Louis Stern, of South Orange, N. J., prominent investment broker and a key leader in the United Jewish Appeal, was elected president of the Council of Jewish Federations and Welfare Funds at the 31st General Assembly of the organization, which concluded its four day series of sessions here today. He succeeds Irving Kane of Cleveland, whose three-year term of service expired.
Elected with Mr. Stern at the Assembly’s banquet session were the following vice-presidents: Louis J. Fox, Baltimore; D. Lou Harris, Toronto; Carlos L. Israelis, New York; Benjamin Lazarus, New York; and Judge Theodore Levin, Detroit. Re-elected vice-presidents were: Judge Irving Hill, Los Angeles; I. S. Lowenberg, Chicago; and Lewis H. Veinstein, Boston. Edwin Rosenberg, New York, was elected treasurer; and Sol Satinsky, Philadelphia, was chosen secretary.
George Michelson of Boston was elected chairman of the large City Budgeting Conference at the closing LCBC luncheon of the General Assembly today. He succeeds Louis J. Fox, of Baltimore, who has served in that post since 1959. Mr. Michelson, a building construction engineer, is on the executive committee of the Combined Jewish Philanthropies of Greater Boston. He is also a member of the board of the Council of Jewish Federations and Welfare Funds.
STERN SEEKS ‘CREATIVE THINKING’ IN CHANGING WORLD; SHRODER AWARDS PRESENTED
In addressing the General Assembly on “The Federation Commitment in a Changing World,” Mr.

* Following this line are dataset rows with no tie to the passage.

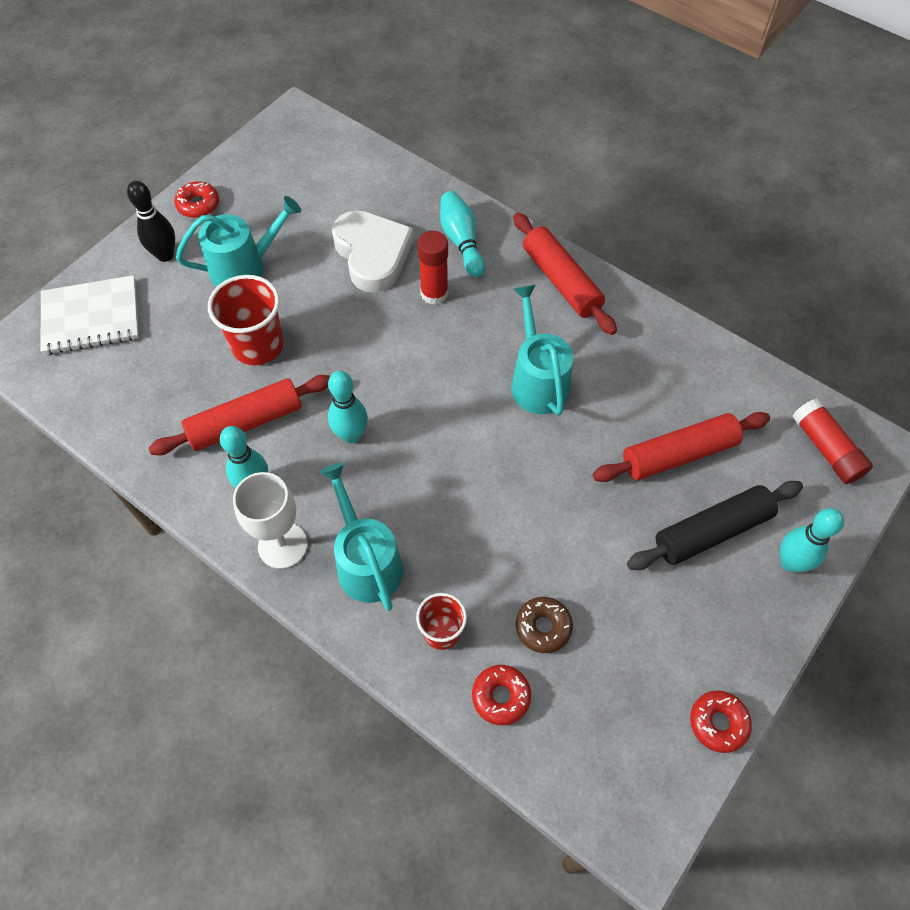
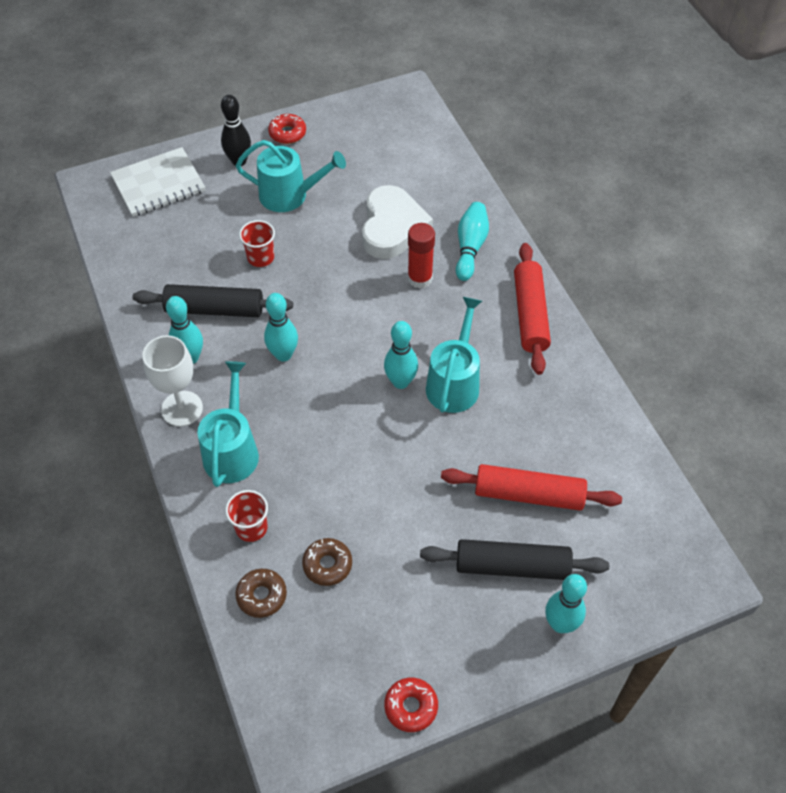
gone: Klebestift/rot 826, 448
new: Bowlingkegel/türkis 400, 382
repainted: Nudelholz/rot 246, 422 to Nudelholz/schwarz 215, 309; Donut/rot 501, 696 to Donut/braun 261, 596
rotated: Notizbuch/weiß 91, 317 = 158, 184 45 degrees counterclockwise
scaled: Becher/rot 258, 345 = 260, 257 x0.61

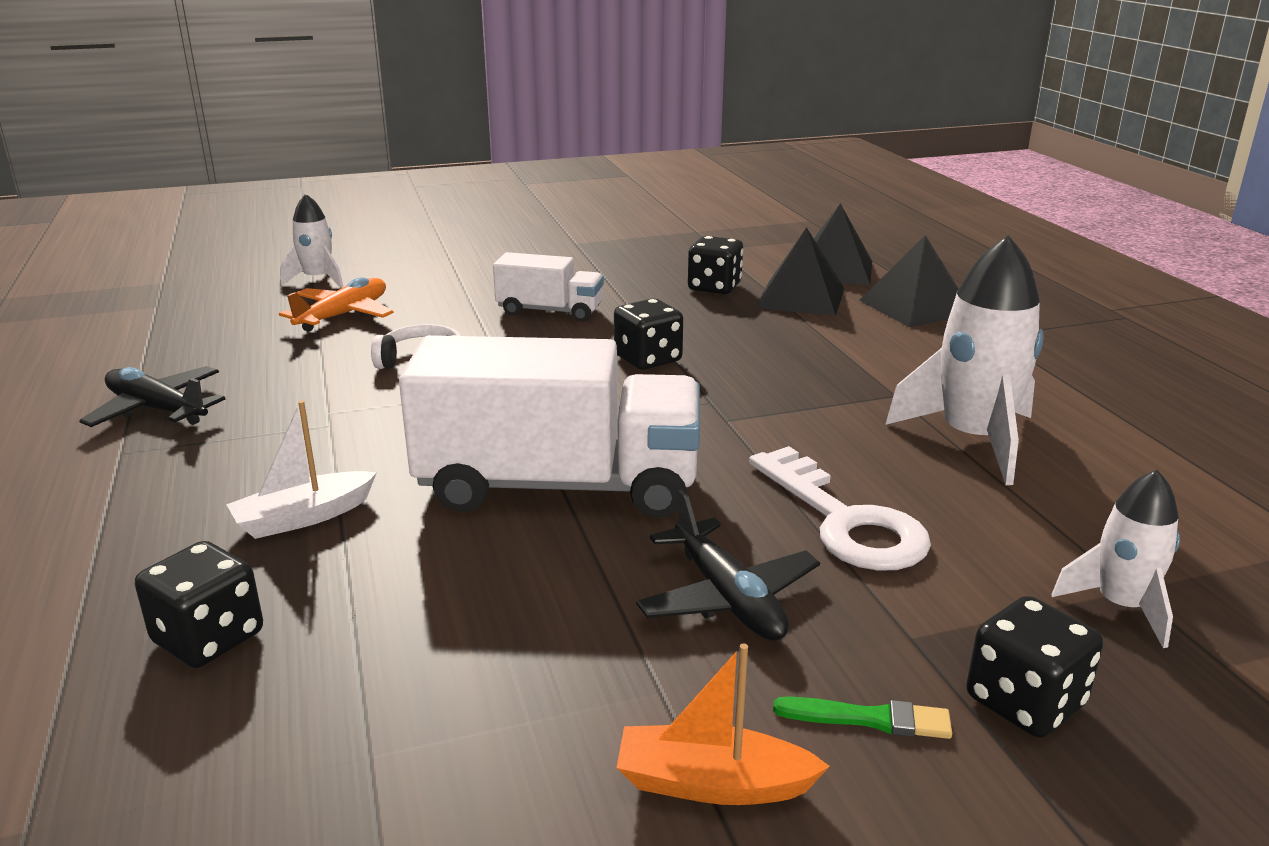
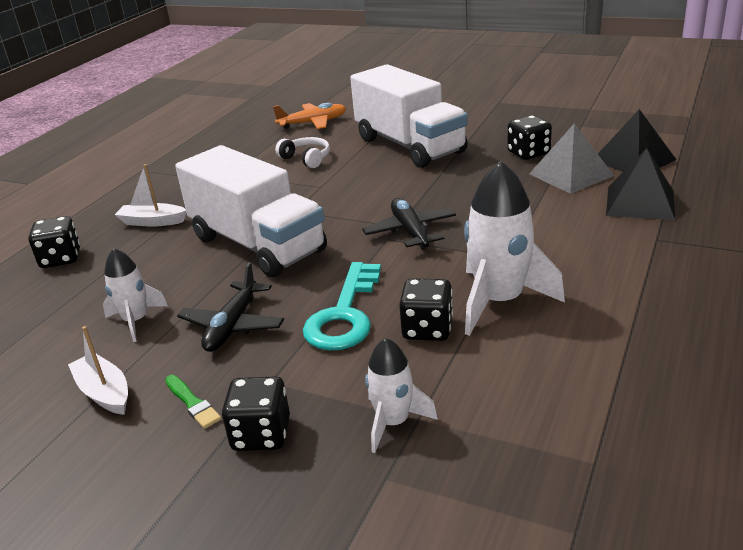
shifted: Rakete/weiß 317, 279 to 136, 321; Spielwürfel/schwarz 648, 359 to 427, 329; Flugzeug/schwarz 157, 409 to 410, 231
repainted: Pyramide/schwarz 801, 298 to Pyramide/grau 571, 175; Schlüssel/weiß 844, 521 to Schlüssel/türkis 344, 315; Boot/orange 713, 783 to Boot/weiß 104, 392
scaled: Lastwagen/weiß 550, 311 = 409, 145 x1.91

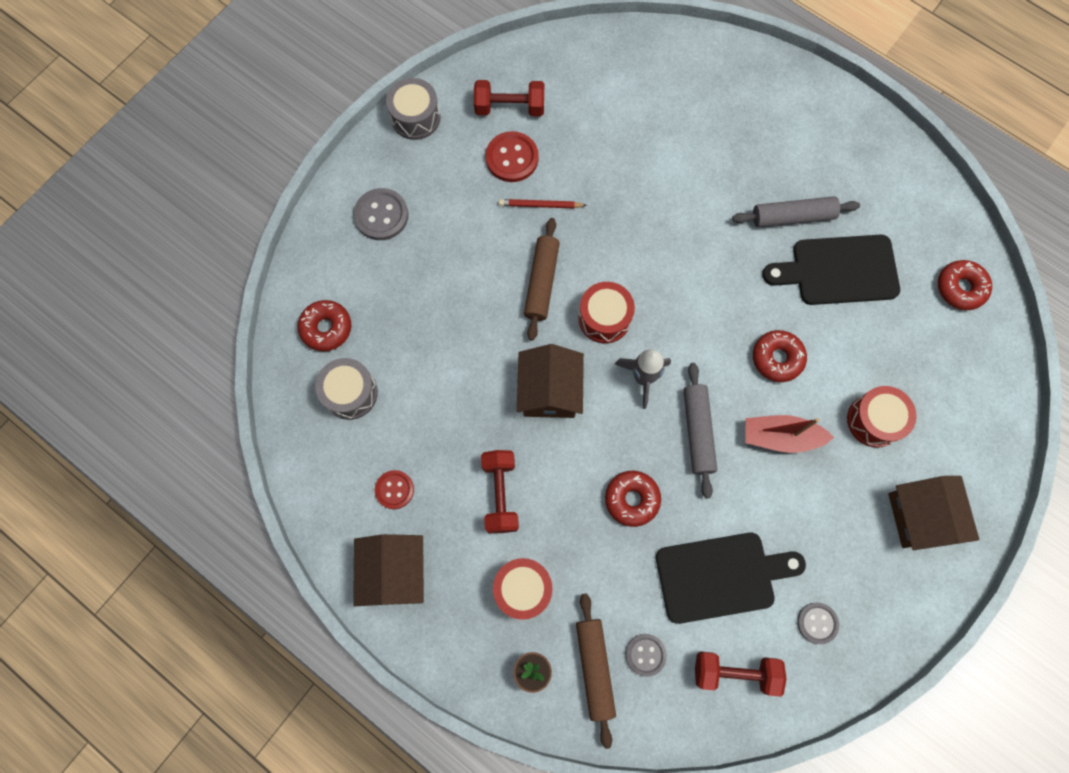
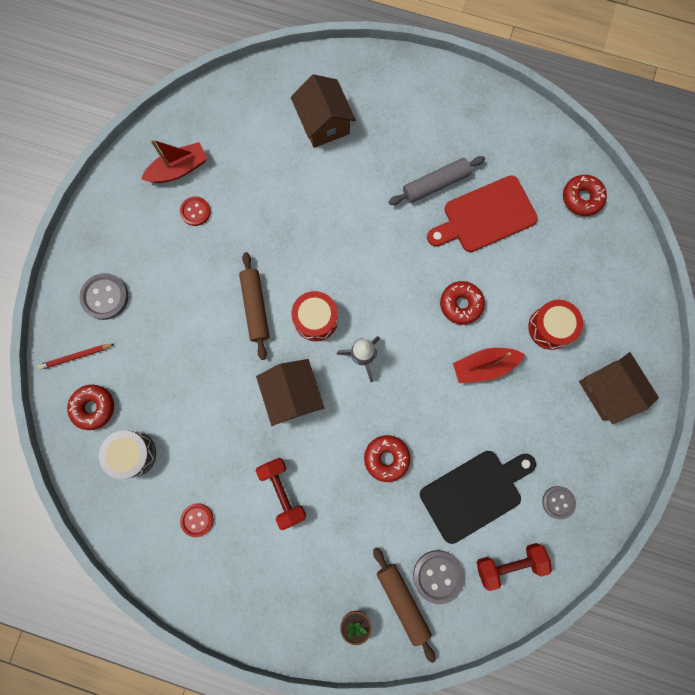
gone: Trommel/grau 415, 117; Nudelholz/grau 697, 431; Trommel/rot 523, 589
shifted: Bleistift/rot 540, 205 to 76, 356; Haus/braun 394, 572 to 324, 123
swapped: Hantel/rot 509, 108 to Boot/rot 178, 169
repainted: Schneidebrett/schwarz 838, 270 to Schneidebrett/rot 485, 216
scaled: Knopf/rot 512, 158 = 195, 211 x0.66; Knopf/grau 645, 654 = 438, 576 x1.53

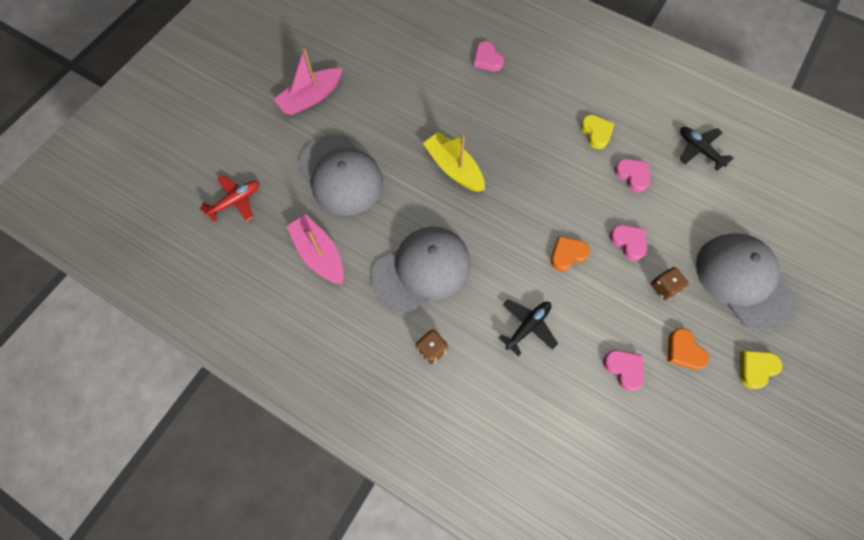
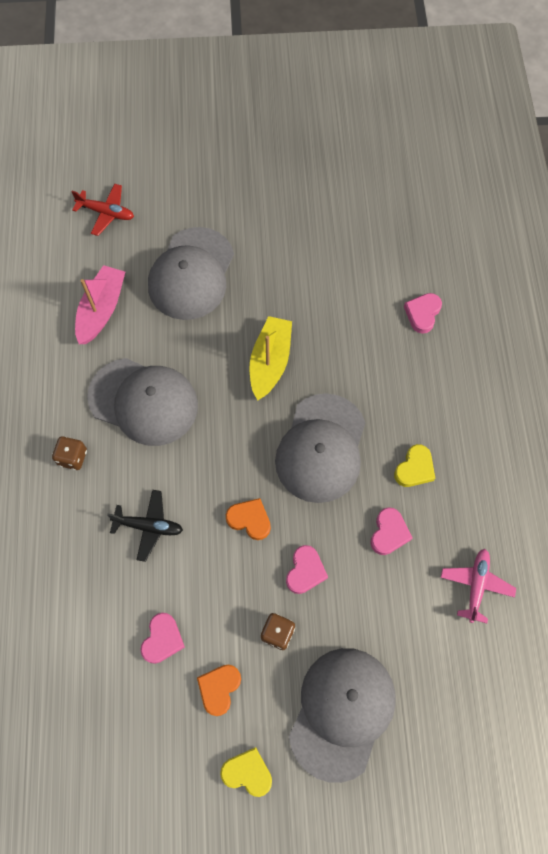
gone: Boot/rosa 311, 98
new: Kappe/grau 321, 448
repainted: Flugzeug/schwarz 699, 150 to Flugzeug/rosa 476, 585

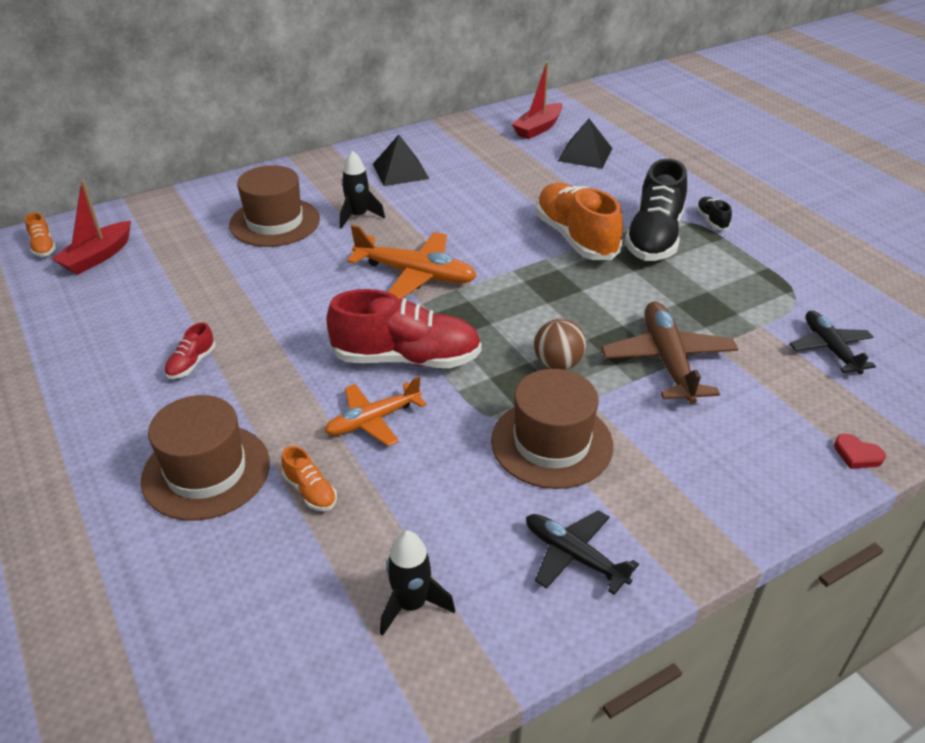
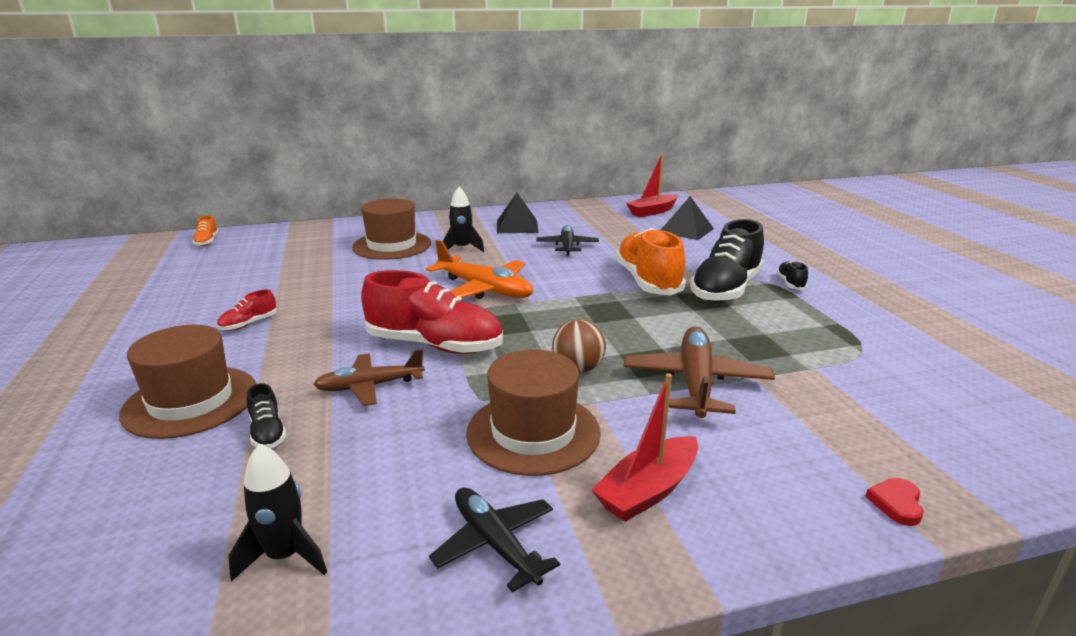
shifted: Boot/rot 98, 257 to 648, 490; Flugzeug/schwarz 830, 349 to 567, 246
repainted: Flugzeug/orange 373, 420 to Flugzeug/braun 370, 386; Schuh/orange 310, 491 to Schuh/schwarz 268, 433
rotated: Herz/rot 857, 454 = 896, 503 60 degrees clockwise

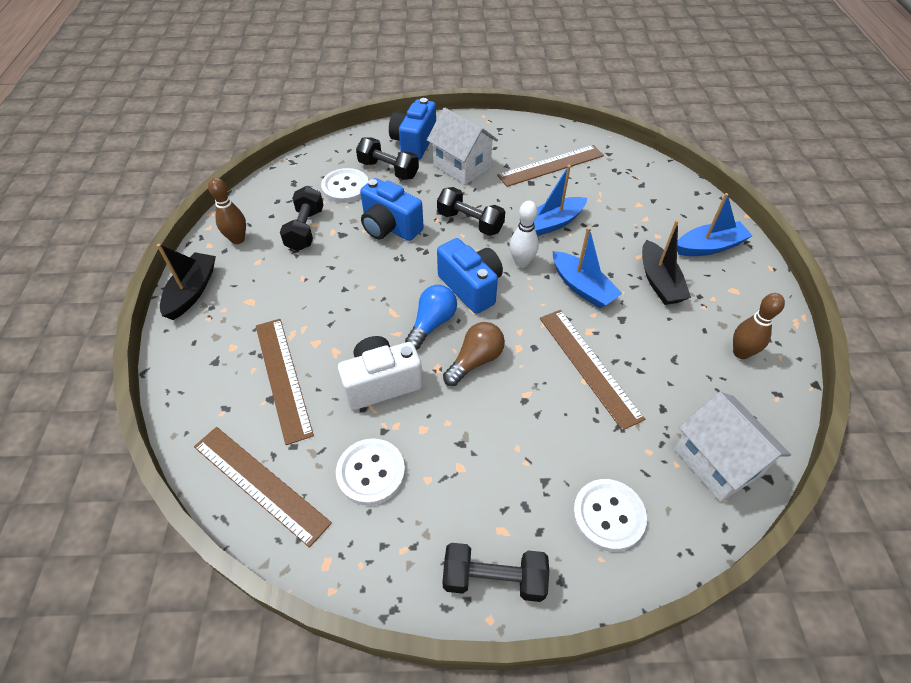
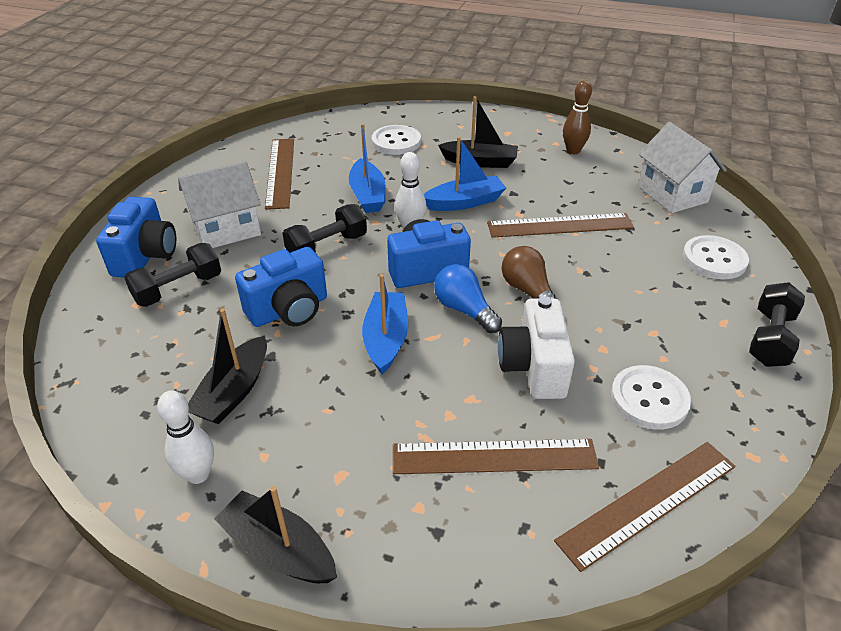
shifted: Knopf/weiß 345, 187 to 396, 142; Boot/blau 709, 247 to 386, 339
swapped: Hantel/schwarz 305, 229 to Boot/schwarz 234, 391
repainted: Bowlingkegel/braun 237, 239 to Bowlingkegel/weiß 198, 474
rotated: Kamera/blau 414, 143 = 146, 256 120 degrees counterclockwise; Haus/weiß 716, 462 = 672, 194 75 degrees clockwise

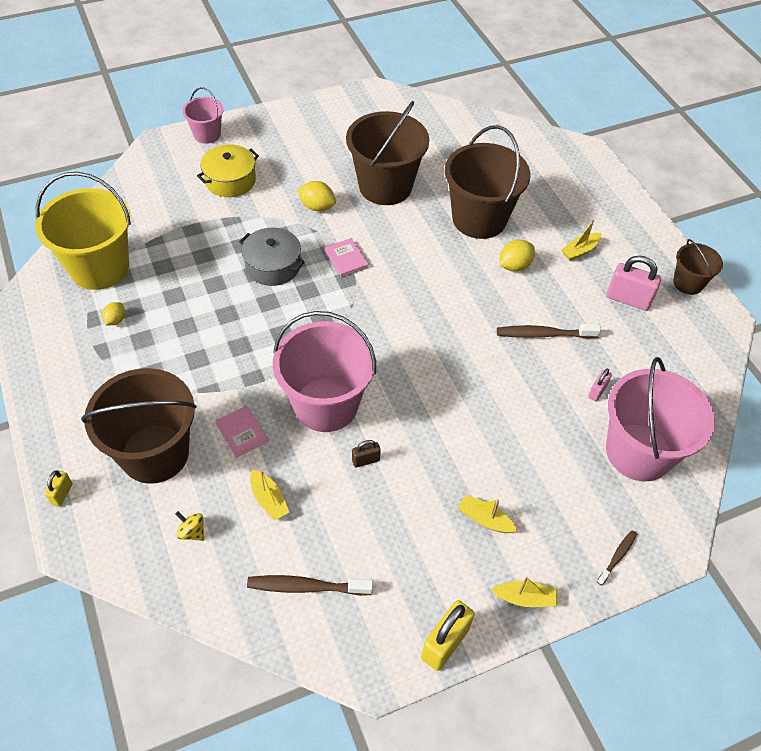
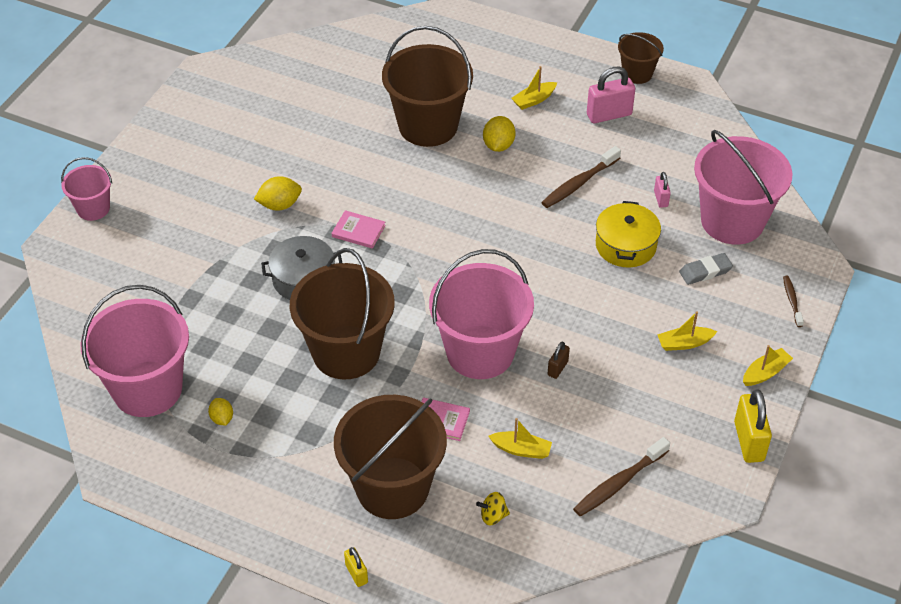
new: Radiergummi/grau 705, 271
shifted: Eimer/braun 385, 186 to 346, 352; Kochtopf/gelb 230, 180 to 625, 245
repainted: Eimer/gelb 99, 268 to Eimer/rosa 147, 389
rotated: Boot/gelb 580, 250 = 534, 100 45 degrees clockwise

Stern told more than 1, 000 delegates at the banquet session that the Jewish federations and welfare funds must be alert to new programs, even if created outside their own agencies. He suggested that federations should reach out to attract and involve, in addition to the “able young business men and lawyers, some of our most imaginative and creative minds–the growing numbers of scholars, writers, scientists and social scientists.”
The creativity which the welfare organizations require, Mr. Stern said, “is needed in every field and area of our work–in the building of a rich new Jewish culture in America; in dealing with the mammoth problem of mental health; in the obligations to go beyond shelter for our aged; in the productive use of our increased leisure; for occupational retraining to meet the impact of automation; for our moral responsibility in the crisis of civil liberties; and for the momentous rehabilitation requirements overseas.”
At the banquet last night, which was held under the chairmanship of Mr. Weinstein, the William J. Shroder Memorial Awards for outstanding social welfare achievements were presented to the Standing Conference on European Jewish Community Services, the Joint Distribution Committee (which helped to organize the European organization), and the Jewish Vocational Service of Chicago.
The presentations were made by William Rosenwald of New York and by Mrs. Stanley Mayersohn, of Albany. The Standing Conference is a new inter-European organization which was initiated two years ago as the culmination of postwar efforts by the JDC to reconstruct European Jewish community life. The Chicago agency was cited for its development of a therapeutic work program for long-term psychiatric patients.